Leigh Donlan reports from Zellerbach Hall, Berkeley:
It was a bittersweet evening at Zellerbach Hall on Friday night with the Trey McIntyre Project returning to Cal Performances at Berkeley as part of their farewell tour. The ten-year-old, Boise-based company will be dismantled as McIntyre continues to explore new projects in film, photography and writing. They brought a world première, The Vinegar Works: Four Dances of Moral Instruction, inspired by the work of American illustrator and writer Edward Gorey, set to Shostakovich’s Piano Quintet in G minor; and the West Coast première of Mercury Half-Life, an homage to the life and music of the one and only Freddie Mercury. Very different works, both brilliant.
The larger-than-life puppets created by designer Michael Curry for The Vinegar Works were exquisitely surreal in McIntyre’s depiction of Gorey’s macabre Victorian and Edwardian tales. Comprised of four “dances of moral instruction,” Alan Cumming’s recorded narration tells the abecedarian tale of the untimely deaths of twenty-six children, beginning with The Gashlycrumb Tinies. The ever-present towering puppet of Death was maneuvered about the stage on rollers, his long black gown serving as a tent from under which the different characters emerged. For The Beastly Baby, the tale of a family unable to get rid of a horribly behaved baby, Curry designed an enormous eagle with a ten-foot wingspan who carries the baby off. John Speed Orr was hilarious as the unfortunate child, waddling about in an inflated, padded baby-suit. Obviously, Gorey was not a huge fan of kids; his books are said to be his sarcastic rebellion against the trite view that childhood is sunny and idyllic.

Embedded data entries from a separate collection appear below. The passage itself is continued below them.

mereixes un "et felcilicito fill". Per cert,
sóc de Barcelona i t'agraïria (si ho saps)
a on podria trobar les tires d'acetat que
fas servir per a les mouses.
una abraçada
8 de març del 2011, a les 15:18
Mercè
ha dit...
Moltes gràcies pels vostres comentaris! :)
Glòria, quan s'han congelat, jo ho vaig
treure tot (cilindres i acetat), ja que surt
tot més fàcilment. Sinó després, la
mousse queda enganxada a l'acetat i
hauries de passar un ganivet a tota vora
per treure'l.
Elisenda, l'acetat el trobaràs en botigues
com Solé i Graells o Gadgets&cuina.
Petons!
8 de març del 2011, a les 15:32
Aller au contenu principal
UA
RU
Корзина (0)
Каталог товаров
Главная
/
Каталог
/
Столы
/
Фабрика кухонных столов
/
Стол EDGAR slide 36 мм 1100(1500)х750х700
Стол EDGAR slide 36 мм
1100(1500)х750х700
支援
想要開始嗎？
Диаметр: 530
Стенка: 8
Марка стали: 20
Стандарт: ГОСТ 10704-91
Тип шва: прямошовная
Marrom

The Deranged Cousins showcased the impressive pointe work of Ashley Werhun and Rachel Sherak, two perpetually squabbling cousins, and Travis Walker as the third cousin who alleviates the absurdity with the contents of a flask. The work closed with the most elaborate piece, The Disrespectful Summons, a tale of a woman (Chanel Dasilva) possessed by the devil, who terrorizes her ladies in waiting. It began with what looked like a New Orleans funeral procession, as the dancers moved heavily and glum across the stage with Death. The costumes, designed by Bruce Bui, were magnificent, particularly the massive black and white trench-coats that looked like prison cells, worn by the devil and his henchmen. A puppet of a particularly beloved Gorey character, the penguin from The Doubtful Guest, made an unexpected cameo appearance with the cast as the curtain fell, eliciting confusion and wonder, which Gorey might have appreciated.

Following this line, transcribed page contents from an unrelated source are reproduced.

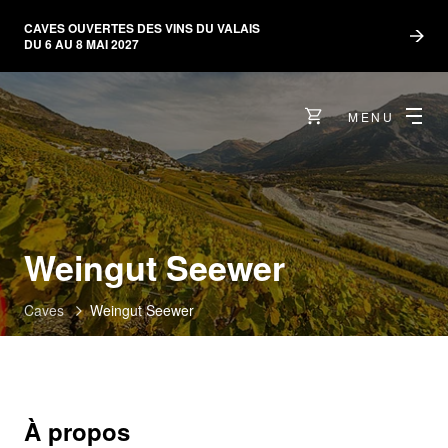
CAVES OUVERTES DES VINS DU VALAIS
DU 6 AU 8 MAI 2027
MENU
Weingut Seewer
Caves
Weingut Seewer
À propos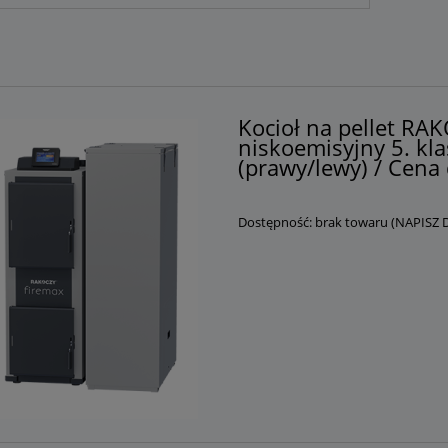
Kocioł na pellet R
niskoemisyjny 5. kla
(prawy/lewy) / Cena 
Dostępność:
brak towaru (NAPISZ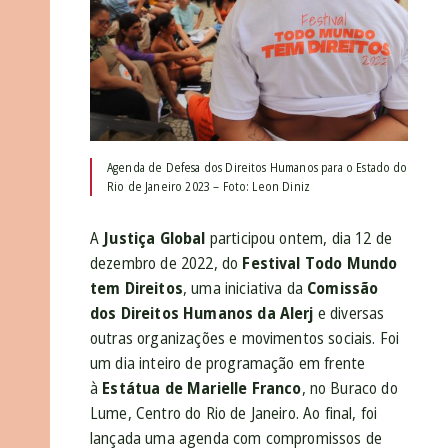
Agenda de Defesa dos Direitos Humanos para o Estado do
Rio de Janeiro 2023 – Foto: Leon Diniz
A
Justiça Global
participou ontem, dia 12 de
dezembro de 2022, do
Festival Todo Mundo
tem Direitos
, uma iniciativa da
Comissão
dos Direitos Humanos da Alerj
e diversas
outras organizações e movimentos sociais. Foi
um dia inteiro de programação em frente
à
Estátua de Marielle Franco
, no Buraco do
Lume, Centro do Rio de Janeiro. Ao final, foi
lançada uma agenda com compromissos de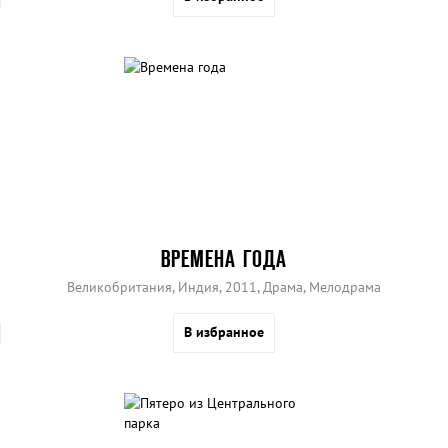
ВРЕМЕНА ГОДА
Великобритания, Индия, 2011, Драма, Мелодрама
В избранное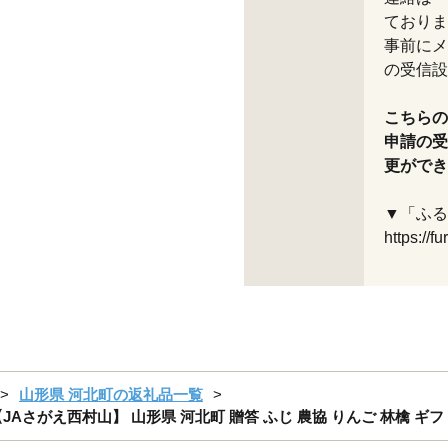
ておりま
事前にメール
の受信設
こちらの
申請の受
更ができ
▼「ふる
https://f
山形県 河北町の返礼品一覧
Aさがえ西村山】 山形県 河北町 贈答 ふじ 農協 りんご 林檎 ギフト ka0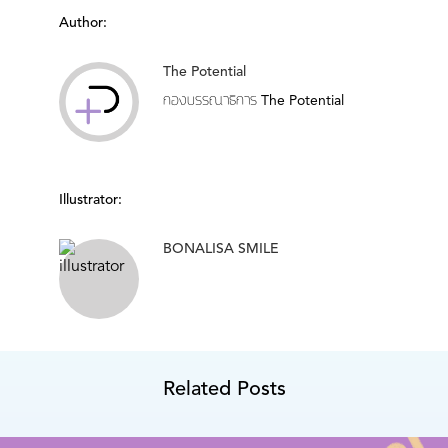
Author:
The Potential
กองบรรณาธิการ The Potential
Illustrator:
BONALISA SMILE
Related Posts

While the first half of the program centered around death and theatrics, the second half was all about life and dance. Mercury Half -Life is phenomenal, highlighting the remarkable range of talents in the company of ten, who give their all to the performance, tapping into the everlasting high-energy presence that was Freddie Mercury. McIntyre fused nearly every kind of dance style into this choreography: tap, ballet, hip-hop, be-bop, swing, modern, punk rock, and more. The performance hall was filled with an electric charge, and the audience couldn’t resist rocking in their seats, joining in the stomp-stomp-claps during “We Will Rock You.” Even those who aren’t fans of Queen or rock music will find McIntyre’s powerhouse treatment of the operatic voices and heavily textured music irresistible.

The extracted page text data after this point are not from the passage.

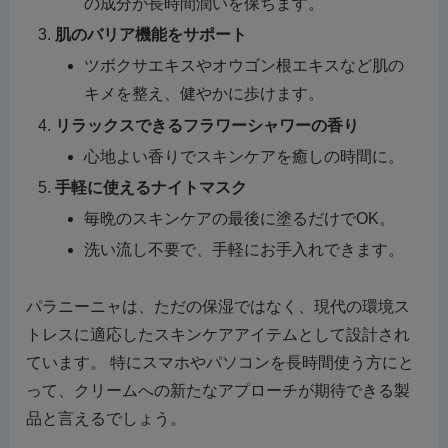
の成分が長時間潤いを保ちます。
肌のバリア機能をサポート
ツボクサエキスやオウゴン根エキスなど肌の
キメを整え、健やかに歩けます。
リラックスできるフラワーシャワーの香り
心地よい香りでスキンケアを癒しの時間に。
手軽に使えるナイトマスク
毎晩のスキンケアの最後に塗るだけでOK。
洗い流し不要で、手軽にお手入れできます。
パラニーニャは、ただの保湿ではなく、現代の環境ス
トレスに適応したスキンケアアイテムとして設計され
ています。 特にスマホやパソコンを長時間使う方にと
って、クリームへの新たなアプローチが期待できる製
品と言えるでしょう。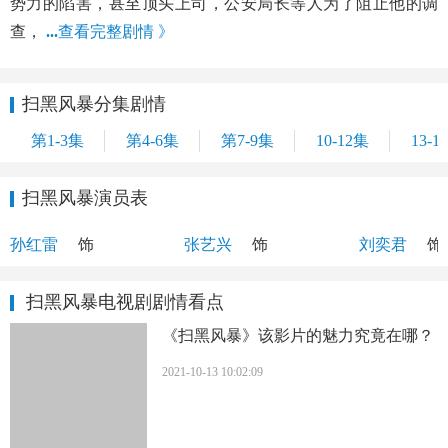
势力的陷害，甚至顶头上司，公安局长等人为了阻止他的调
查，
...
查看完整剧情 》
扫黑风暴分集剧情
第1-3集
第4-6集
第7-9集
10-12集
13-1
扫黑风暴演员表
李成阳
林浩
何勇
孙红雷
饰
张艺兴
饰
刘奕君
饰
扫黑风暴电视剧剧情看点
《扫黑风暴》该影片的魅力究竟在哪？
2021-10-13 10:02:09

“Bring Back That Leroy Brown” gave us impeccable tap dancing from Brett Perry. “Crazy Little Thing Called Love” delivered a soft innocence via fifties sock-hop, and Travis Walker was moving as a vain but vulnerable stand-in for Freddie Mercury in “Killer Queen.” The work closed with “We Will Rock You,” spotlighting each dancer as they showed off their best moves. We had the sense that they were gifting us with these final precious moments, that we are not likely to see them again, and that we should savor these ephemeral images.
There were so many glorious moments in this evening that I just don’t want to believe that the company is calling it quits at the end of this tour. They will be going out on their highest note, perhaps a wise choice. McIntyre never intended for the company to be permanent, only that he and his dancers evolve. A toast to whatever comes next.